• **Source data**:
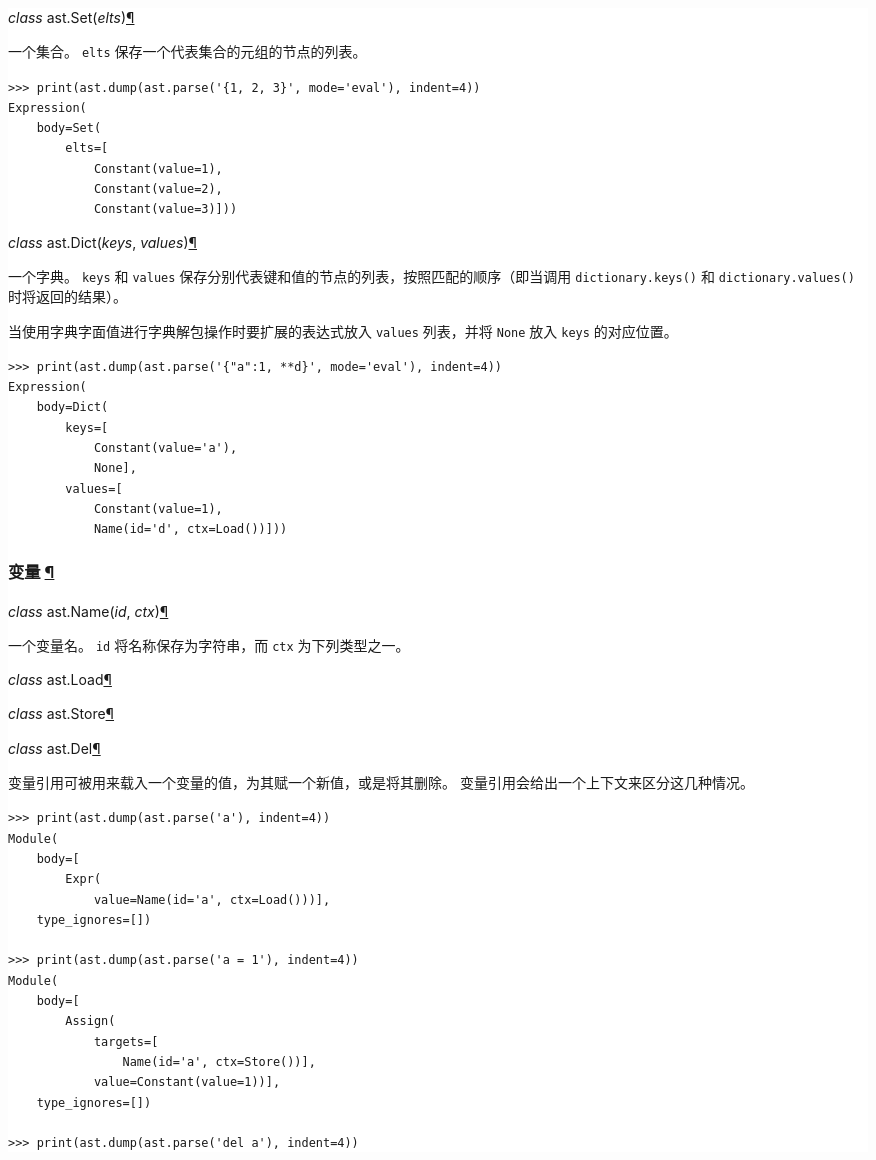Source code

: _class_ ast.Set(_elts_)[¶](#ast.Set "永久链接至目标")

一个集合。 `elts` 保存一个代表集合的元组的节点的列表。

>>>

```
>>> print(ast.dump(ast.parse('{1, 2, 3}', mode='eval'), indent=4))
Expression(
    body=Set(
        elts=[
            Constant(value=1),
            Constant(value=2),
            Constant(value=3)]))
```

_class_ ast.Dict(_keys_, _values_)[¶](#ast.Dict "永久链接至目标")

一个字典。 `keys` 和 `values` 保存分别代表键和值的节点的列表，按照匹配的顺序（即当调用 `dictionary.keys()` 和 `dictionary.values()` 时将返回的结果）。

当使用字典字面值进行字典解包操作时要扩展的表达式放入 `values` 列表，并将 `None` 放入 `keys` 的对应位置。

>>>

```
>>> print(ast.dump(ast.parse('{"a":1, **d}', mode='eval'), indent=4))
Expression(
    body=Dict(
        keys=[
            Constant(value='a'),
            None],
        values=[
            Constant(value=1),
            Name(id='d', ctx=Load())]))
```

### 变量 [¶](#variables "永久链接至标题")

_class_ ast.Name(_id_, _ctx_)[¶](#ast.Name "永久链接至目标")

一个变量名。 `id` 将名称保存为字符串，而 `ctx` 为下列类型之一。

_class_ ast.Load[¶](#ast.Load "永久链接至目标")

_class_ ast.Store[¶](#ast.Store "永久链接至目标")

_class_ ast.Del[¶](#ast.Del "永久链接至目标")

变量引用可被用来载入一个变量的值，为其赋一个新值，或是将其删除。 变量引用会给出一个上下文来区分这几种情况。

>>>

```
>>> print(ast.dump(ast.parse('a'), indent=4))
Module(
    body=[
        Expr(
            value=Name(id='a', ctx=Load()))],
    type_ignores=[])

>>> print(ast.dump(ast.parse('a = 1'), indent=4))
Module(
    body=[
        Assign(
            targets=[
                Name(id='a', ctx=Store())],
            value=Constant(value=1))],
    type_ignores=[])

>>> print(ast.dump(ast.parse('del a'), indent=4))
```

• **Assigned task**:
The entries above are to be retyped exactly, with each picture left out.

• **Completed exercise**:
Source code

: _class_ ast.Set(_elts_)[¶](#ast.Set "永久链接至目标")

一个集合。 `elts` 保存一个代表集合的元组的节点的列表。

>>>

```
>>> print(ast.dump(ast.parse('{1, 2, 3}', mode='eval'), indent=4))
Expression(
    body=Set(
        elts=[
            Constant(value=1),
            Constant(value=2),
            Constant(value=3)]))
```

_class_ ast.Dict(_keys_, _values_)[¶](#ast.Dict "永久链接至目标")

一个字典。 `keys` 和 `values` 保存分别代表键和值的节点的列表，按照匹配的顺序（即当调用 `dictionary.keys()` 和 `dictionary.values()` 时将返回的结果）。

当使用字典字面值进行字典解包操作时要扩展的表达式放入 `values` 列表，并将 `None` 放入 `keys` 的对应位置。

>>>

```
>>> print(ast.dump(ast.parse('{"a":1, **d}', mode='eval'), indent=4))
Expression(
    body=Dict(
        keys=[
            Constant(value='a'),
            None],
        values=[
            Constant(value=1),
            Name(id='d', ctx=Load())]))
```

### 变量 [¶](#variables "永久链接至标题")

_class_ ast.Name(_id_, _ctx_)[¶](#ast.Name "永久链接至目标")

一个变量名。 `id` 将名称保存为字符串，而 `ctx` 为下列类型之一。

_class_ ast.Load[¶](#ast.Load "永久链接至目标")

_class_ ast.Store[¶](#ast.Store "永久链接至目标")

_class_ ast.Del[¶](#ast.Del "永久链接至目标")

变量引用可被用来载入一个变量的值，为其赋一个新值，或是将其删除。 变量引用会给出一个上下文来区分这几种情况。

>>>

```
>>> print(ast.dump(ast.parse('a'), indent=4))
Module(
    body=[
        Expr(
            value=Name(id='a', ctx=Load()))],
    type_ignores=[])

>>> print(ast.dump(ast.parse('a = 1'), indent=4))
Module(
    body=[
        Assign(
            targets=[
                Name(id='a', ctx=Store())],
            value=Constant(value=1))],
    type_ignores=[])

>>> print(ast.dump(ast.parse('del a'), indent=4))
```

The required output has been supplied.